Stored data entries
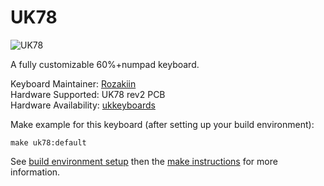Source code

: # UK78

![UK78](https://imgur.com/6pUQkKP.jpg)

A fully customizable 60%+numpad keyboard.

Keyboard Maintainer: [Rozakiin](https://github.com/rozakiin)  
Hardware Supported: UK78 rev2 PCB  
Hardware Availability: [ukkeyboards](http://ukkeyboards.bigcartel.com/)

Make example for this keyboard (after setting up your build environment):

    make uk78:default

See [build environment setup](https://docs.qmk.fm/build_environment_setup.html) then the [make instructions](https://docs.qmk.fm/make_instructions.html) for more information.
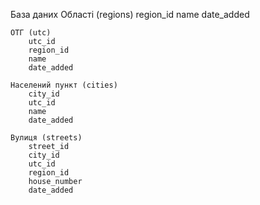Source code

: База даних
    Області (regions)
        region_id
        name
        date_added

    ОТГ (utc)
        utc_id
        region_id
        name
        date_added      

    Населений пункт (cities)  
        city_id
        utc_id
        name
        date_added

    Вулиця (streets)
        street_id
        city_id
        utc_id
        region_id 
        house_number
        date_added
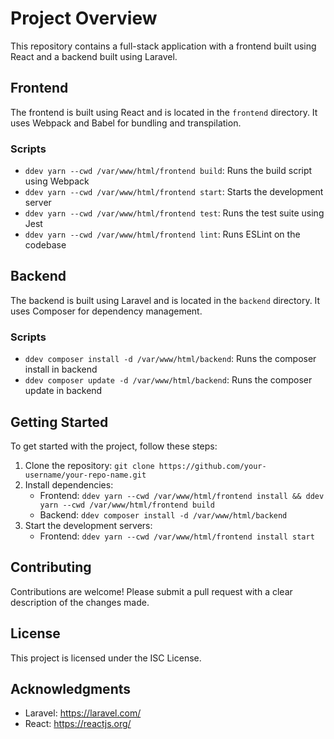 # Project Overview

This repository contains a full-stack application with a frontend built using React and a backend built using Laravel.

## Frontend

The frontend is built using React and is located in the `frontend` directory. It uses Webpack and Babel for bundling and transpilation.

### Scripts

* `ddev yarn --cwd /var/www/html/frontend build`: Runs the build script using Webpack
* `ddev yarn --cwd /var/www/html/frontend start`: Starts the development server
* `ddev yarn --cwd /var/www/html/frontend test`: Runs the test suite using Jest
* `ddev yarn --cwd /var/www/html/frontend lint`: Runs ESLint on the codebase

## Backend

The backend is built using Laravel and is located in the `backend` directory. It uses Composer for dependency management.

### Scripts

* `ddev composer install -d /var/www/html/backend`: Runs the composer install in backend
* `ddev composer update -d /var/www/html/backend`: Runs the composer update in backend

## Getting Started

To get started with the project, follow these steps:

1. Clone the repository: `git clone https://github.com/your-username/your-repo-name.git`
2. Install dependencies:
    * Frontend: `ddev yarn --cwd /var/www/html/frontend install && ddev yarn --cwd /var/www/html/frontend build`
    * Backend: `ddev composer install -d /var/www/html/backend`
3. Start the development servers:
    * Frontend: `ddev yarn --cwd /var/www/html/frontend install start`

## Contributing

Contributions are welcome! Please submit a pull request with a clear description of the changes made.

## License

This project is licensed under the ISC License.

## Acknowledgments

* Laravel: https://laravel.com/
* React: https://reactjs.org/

## TASK REQUIREMENTS
Copy every line of the records above verbatim, omitting the pictures.

## YOUR RESPONSE
Source code

: # UK78

![UK78](https://imgur.com/6pUQkKP.jpg)

A fully customizable 60%+numpad keyboard.

Keyboard Maintainer: [Rozakiin](https://github.com/rozakiin)  
Hardware Supported: UK78 rev2 PCB  
Hardware Availability: [ukkeyboards](http://ukkeyboards.bigcartel.com/)

Make example for this keyboard (after setting up your build environment):

    make uk78:default

See [build environment setup](https://docs.qmk.fm/build_environment_setup.html) then the [make instructions](https://docs.qmk.fm/make_instructions.html) for more information.
Source code

: База даних
    Області (regions)
        region_id
        name
        date_added

    ОТГ (utc)
        utc_id
        region_id
        name
        date_added      

    Населений пункт (cities)  
        city_id
        utc_id
        name
        date_added

    Вулиця (streets)
        street_id
        city_id
        utc_id
        region_id 
        house_number
        date_added
 # Project Overview

This repository contains a full-stack application with a frontend built using React and a backend built using Laravel.

## Frontend

The frontend is built using React and is located in the `frontend` directory. It uses Webpack and Babel for bundling and transpilation.

### Scripts

* `ddev yarn --cwd /var/www/html/frontend build`: Runs the build script using Webpack
* `ddev yarn --cwd /var/www/html/frontend start`: Starts the development server
* `ddev yarn --cwd /var/www/html/frontend test`: Runs the test suite using Jest
* `ddev yarn --cwd /var/www/html/frontend lint`: Runs ESLint on the codebase

## Backend

The backend is built using Laravel and is located in the `backend` directory. It uses Composer for dependency management.

### Scripts

* `ddev composer install -d /var/www/html/backend`: Runs the composer install in backend
* `ddev composer update -d /var/www/html/backend`: Runs the composer update in backend

## Getting Started

To get started with the project, follow these steps:

1. Clone the repository: `git clone https://github.com/your-username/your-repo-name.git`
2. Install dependencies:
    * Frontend: `ddev yarn --cwd /var/www/html/frontend install && ddev yarn --cwd /var/www/html/frontend build`
    * Backend: `ddev composer install -d /var/www/html/backend`
3. Start the development servers:
    * Frontend: `ddev yarn --cwd /var/www/html/frontend install start`

## Contributing

Contributions are welcome! Please submit a pull request with a clear description of the changes made.

## License

This project is licensed under the ISC License.

## Acknowledgments

* Laravel: https://laravel.com/
* React: https://reactjs.org/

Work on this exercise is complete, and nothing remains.